Correlation Distance Based Greedy Perimeter Stateless Routing Algorithm For Wireless Sensor Networks

Wireless sensor networks (WSNs) are a popular study topic because of the extensive range of potential applications they have. A WSN is made up of a few hundred to tens of thousands of sensor nodes from anywhere, all of which interconnect via radio signals. Restrictions on computing power, storage, battery life, and transmission bandwidth are all factors to consider while designing a WSN. Clustering and routing procedures have been proposed to deal with these problems. Wi-Fi sensor network routing is a critical but tough task. A Greedy Perimeter Stateless Routing (GPSR) algorithm, an effectual and receptive routing system is developed.
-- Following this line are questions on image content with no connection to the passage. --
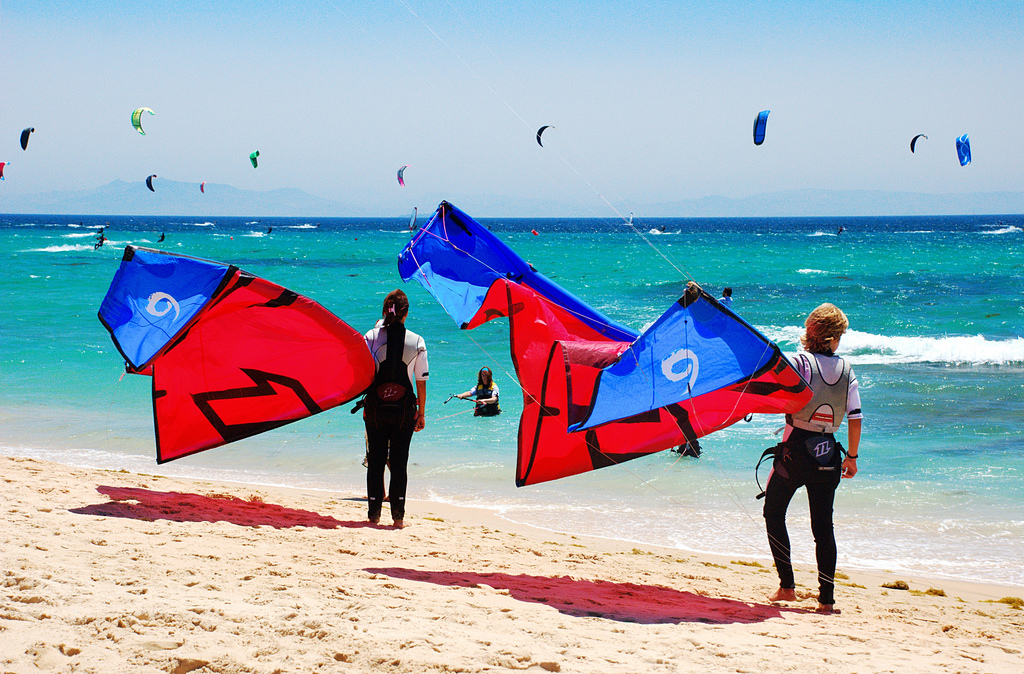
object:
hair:
[800, 302, 847, 353]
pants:
[762, 423, 841, 605]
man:
[762, 302, 864, 609]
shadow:
[361, 567, 821, 626]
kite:
[397, 198, 816, 491]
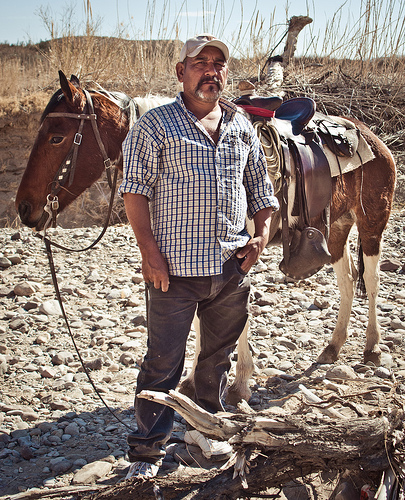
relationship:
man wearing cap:
[118, 36, 280, 483] [181, 34, 228, 59]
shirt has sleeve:
[118, 99, 279, 232] [253, 155, 278, 215]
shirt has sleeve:
[118, 99, 279, 232] [127, 122, 150, 192]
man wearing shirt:
[118, 36, 280, 483] [118, 99, 279, 232]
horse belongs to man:
[14, 69, 402, 405] [166, 107, 242, 405]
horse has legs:
[14, 70, 396, 405] [329, 167, 386, 368]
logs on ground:
[0, 389, 405, 500] [0, 209, 403, 498]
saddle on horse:
[287, 110, 329, 278] [1, 79, 387, 379]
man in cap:
[114, 23, 263, 268] [183, 26, 223, 60]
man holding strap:
[118, 36, 280, 483] [33, 239, 171, 438]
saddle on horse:
[274, 98, 328, 278] [14, 69, 402, 405]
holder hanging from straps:
[289, 243, 329, 277] [271, 116, 371, 273]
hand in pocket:
[238, 237, 265, 271] [223, 257, 253, 280]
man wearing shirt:
[118, 36, 280, 483] [114, 90, 277, 274]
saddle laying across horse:
[274, 98, 328, 278] [10, 14, 402, 387]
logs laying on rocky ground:
[134, 385, 396, 487] [0, 212, 404, 496]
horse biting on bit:
[14, 70, 396, 405] [44, 197, 56, 227]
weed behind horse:
[294, 33, 384, 121] [22, 81, 120, 211]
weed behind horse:
[0, 0, 405, 122] [22, 81, 120, 211]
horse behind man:
[14, 70, 396, 405] [142, 79, 247, 431]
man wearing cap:
[118, 36, 280, 483] [180, 33, 230, 63]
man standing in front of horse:
[118, 36, 280, 483] [14, 69, 402, 405]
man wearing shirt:
[118, 36, 280, 483] [120, 89, 282, 285]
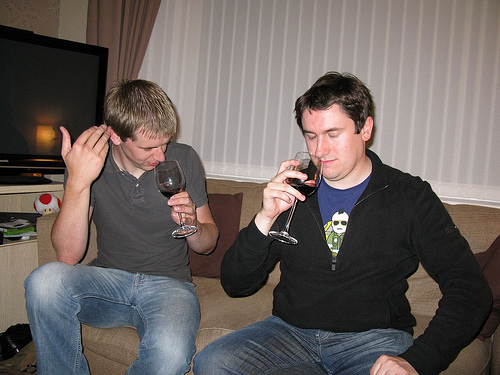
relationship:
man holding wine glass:
[192, 69, 492, 374] [268, 151, 324, 245]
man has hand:
[192, 69, 492, 374] [260, 158, 308, 216]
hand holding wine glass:
[260, 158, 308, 216] [268, 151, 324, 245]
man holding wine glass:
[23, 78, 220, 374] [154, 160, 199, 241]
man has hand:
[23, 78, 220, 374] [166, 188, 197, 226]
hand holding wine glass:
[166, 188, 197, 226] [154, 160, 199, 241]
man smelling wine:
[192, 69, 492, 374] [289, 175, 317, 197]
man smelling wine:
[23, 78, 220, 374] [159, 186, 181, 199]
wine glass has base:
[268, 151, 324, 245] [267, 229, 299, 246]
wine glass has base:
[154, 160, 199, 241] [171, 225, 199, 240]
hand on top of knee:
[367, 350, 417, 374] [338, 372, 418, 374]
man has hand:
[23, 78, 220, 374] [57, 122, 110, 183]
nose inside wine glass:
[314, 136, 331, 160] [268, 151, 324, 245]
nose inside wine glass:
[155, 145, 168, 163] [154, 160, 199, 241]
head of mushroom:
[39, 205, 55, 214] [32, 192, 62, 216]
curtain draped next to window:
[85, 0, 164, 105] [133, 1, 499, 206]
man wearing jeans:
[192, 69, 492, 374] [191, 313, 412, 374]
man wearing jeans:
[23, 78, 220, 374] [22, 260, 202, 374]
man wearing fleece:
[192, 69, 492, 374] [219, 148, 493, 374]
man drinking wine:
[192, 69, 492, 374] [289, 175, 317, 197]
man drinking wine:
[23, 78, 220, 374] [159, 186, 181, 199]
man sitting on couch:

Packet forwarding decisions are based on node placements. When transferring messages, the GPSR always takes the shortest route possible between the source and destination nodes. Using distance measurements including Euclidean, city block, cosine, and correlation, the complete weighted directed graph is constructed in this study. Rigorous simulation has been executed using NS-2. Also, the GPSR performance with different distance measures is compared and validated. The results show that the proposed GPSR with correlation distance provides better performance in terms of packet delivery ratio, throughput, routing overhead and average stability time of cluster head, when compared to other distance measures.